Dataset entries
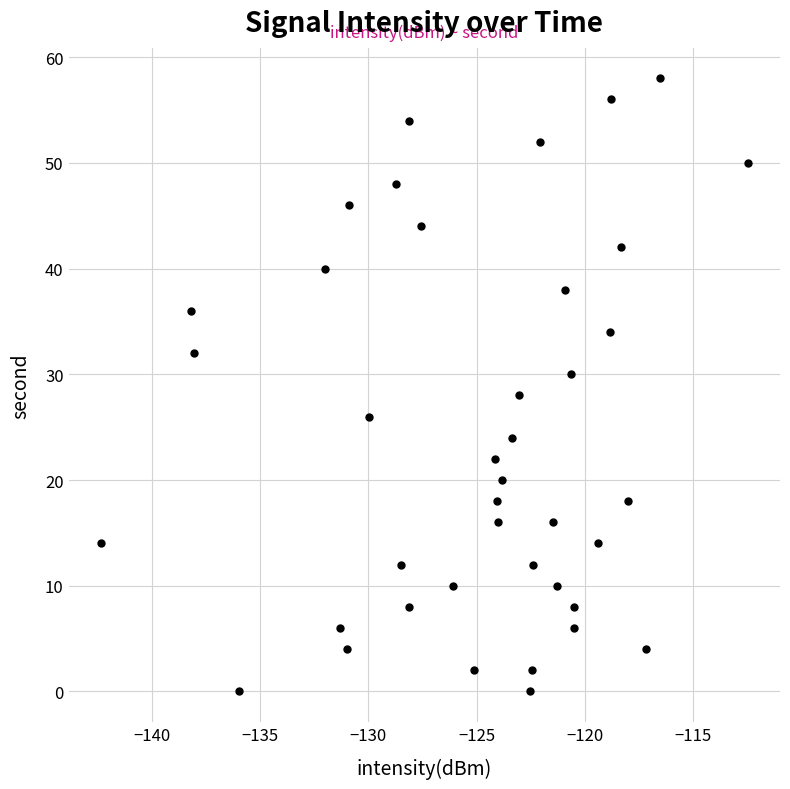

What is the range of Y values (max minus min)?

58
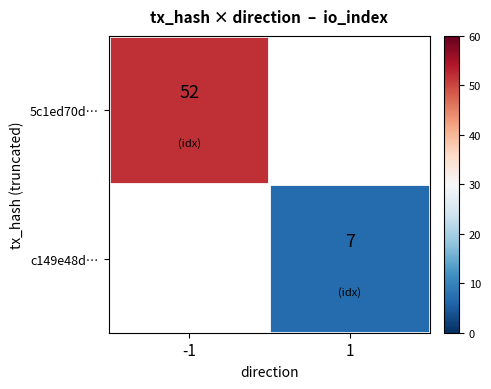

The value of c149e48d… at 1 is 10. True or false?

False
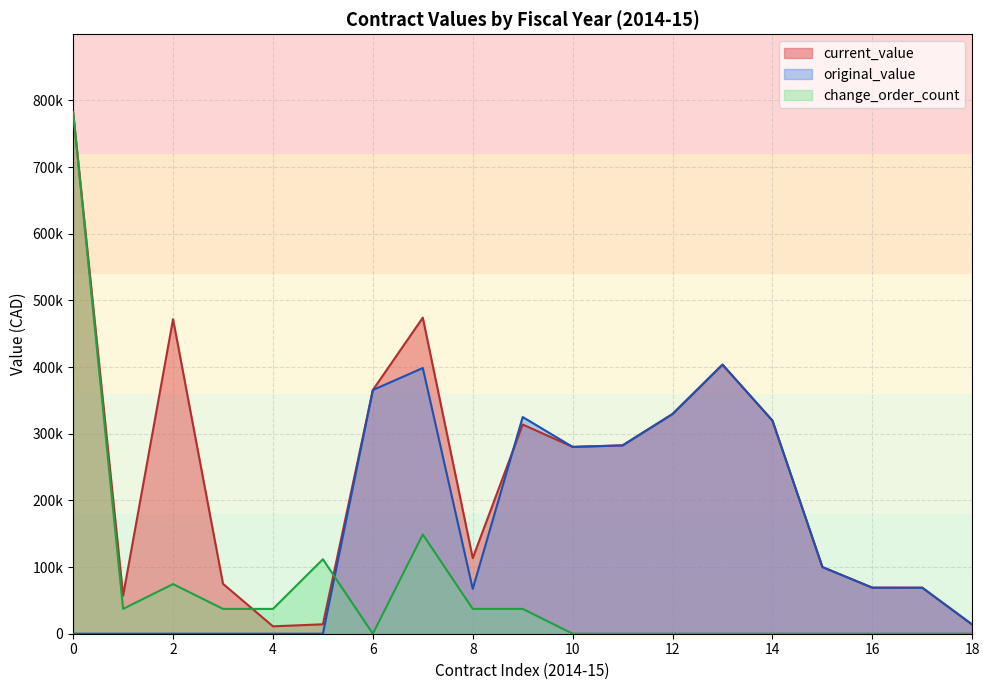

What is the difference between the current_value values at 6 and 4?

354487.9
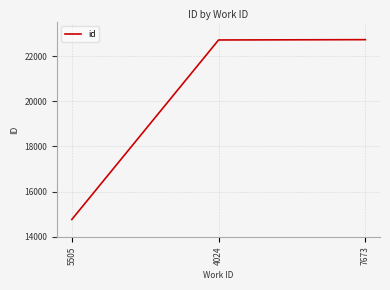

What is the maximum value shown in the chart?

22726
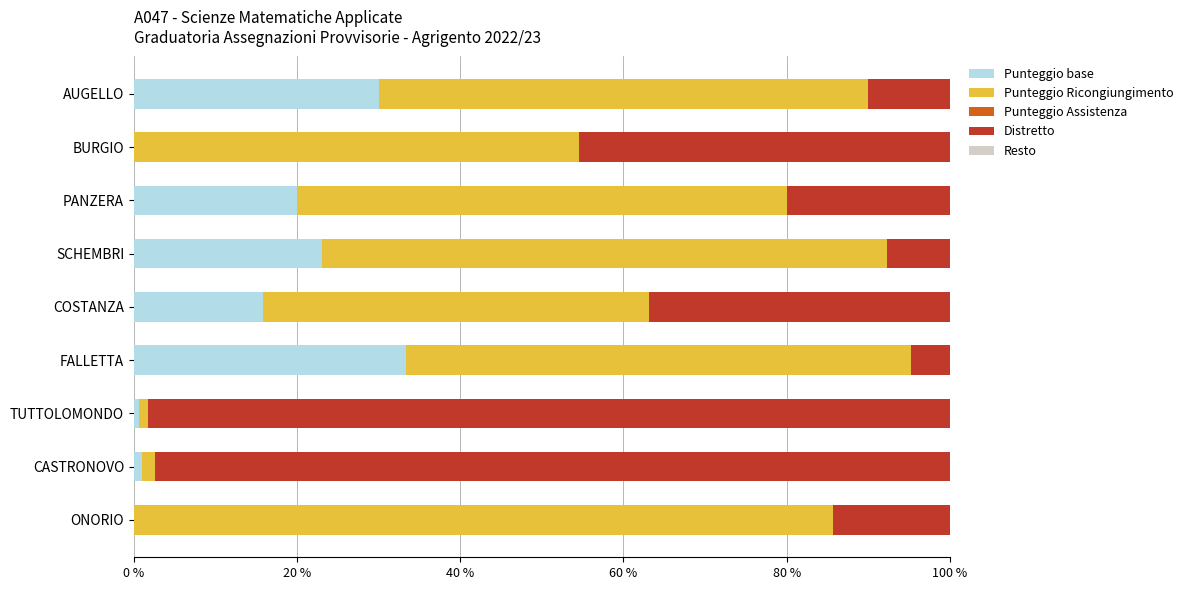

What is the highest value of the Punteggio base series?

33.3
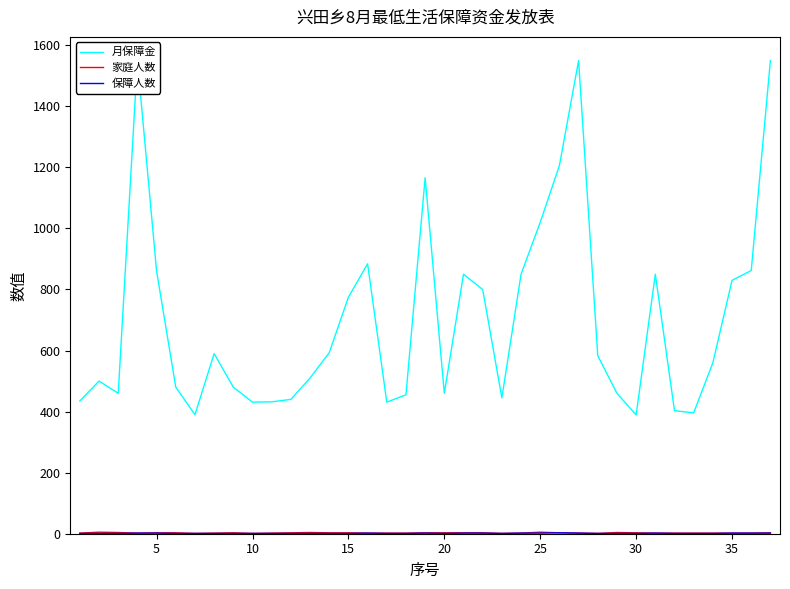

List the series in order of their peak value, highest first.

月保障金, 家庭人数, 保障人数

◆ **Problem to work on**
Locate every line in the listing above that contains the word "values", matching case exactly, and copy each of those lines in full.

◆ **Exercise solution**
What is the range of Y values (max minus min)?
What is the difference between the current_value values at 6 and 4?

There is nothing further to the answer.